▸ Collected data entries
* * * * *
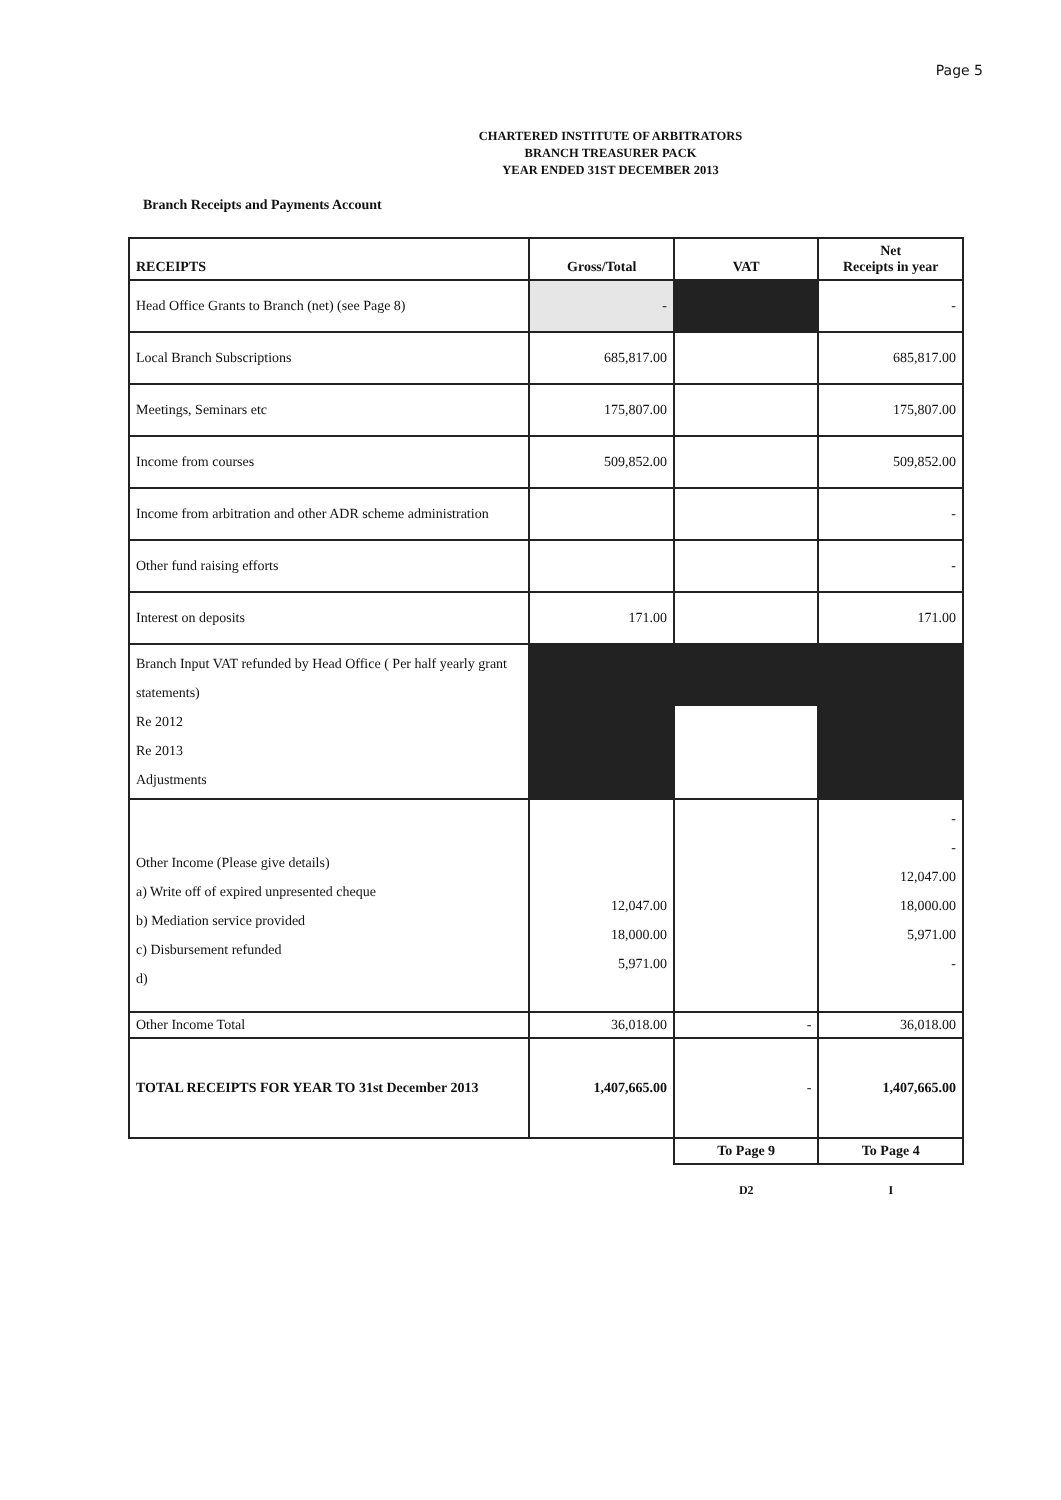Page 5
CHARTERED INSTITUTE OF ARBITRATORS
BRANCH TREASURER PACK
YEAR ENDED 31ST DECEMBER 2013
Branch Receipts and Payments Account
| RECEIPTS | Gross/Total | VAT | Net Receipts in year |
| --- | --- | --- | --- |
| Head Office Grants to Branch (net) (see Page 8) | - | | - |
| Local Branch Subscriptions | 685,817.00 | | 685,817.00 |
| Meetings, Seminars etc | 175,807.00 | | 175,807.00 |
| Income from courses | 509,852.00 | | 509,852.00 |
| Income from arbitration and other ADR scheme administration | | | - |
| Other fund raising efforts | | | - |
| Interest on deposits | 171.00 | | 171.00 |
| Branch Input VAT refunded by Head Office ( Per half yearly grant statements) Re 2012 Re 2013 Adjustments | | | |
| Other Income (Please give details) a) Write off of expired unpresented cheque b) Mediation service provided c) Disbursement refunded d) | 12,047.00 18,000.00 5,971.00 | | - - 12,047.00 18,000.00 5,971.00 - |
| Other Income Total | 36,018.00 | - | 36,018.00 |
| TOTAL RECEIPTS FOR YEAR TO 31st December 2013 | 1,407,665.00 | - | 1,407,665.00 |
| | | To Page 9 | To Page 4 |
| | | D2 | I |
* * * * *
▸ Aim of the task
Given the records above, restate word for word only the lines starting at the one with "685,817.00 | | 685,817.00 |" and ending at the one with "efforts | | | - |".

▸ Output below
| Local Branch Subscriptions | 685,817.00 | | 685,817.00 |
| Meetings, Seminars etc | 175,807.00 | | 175,807.00 |
| Income from courses | 509,852.00 | | 509,852.00 |
| Income from arbitration and other ADR scheme administration | | | - |
| Other fund raising efforts | | | - |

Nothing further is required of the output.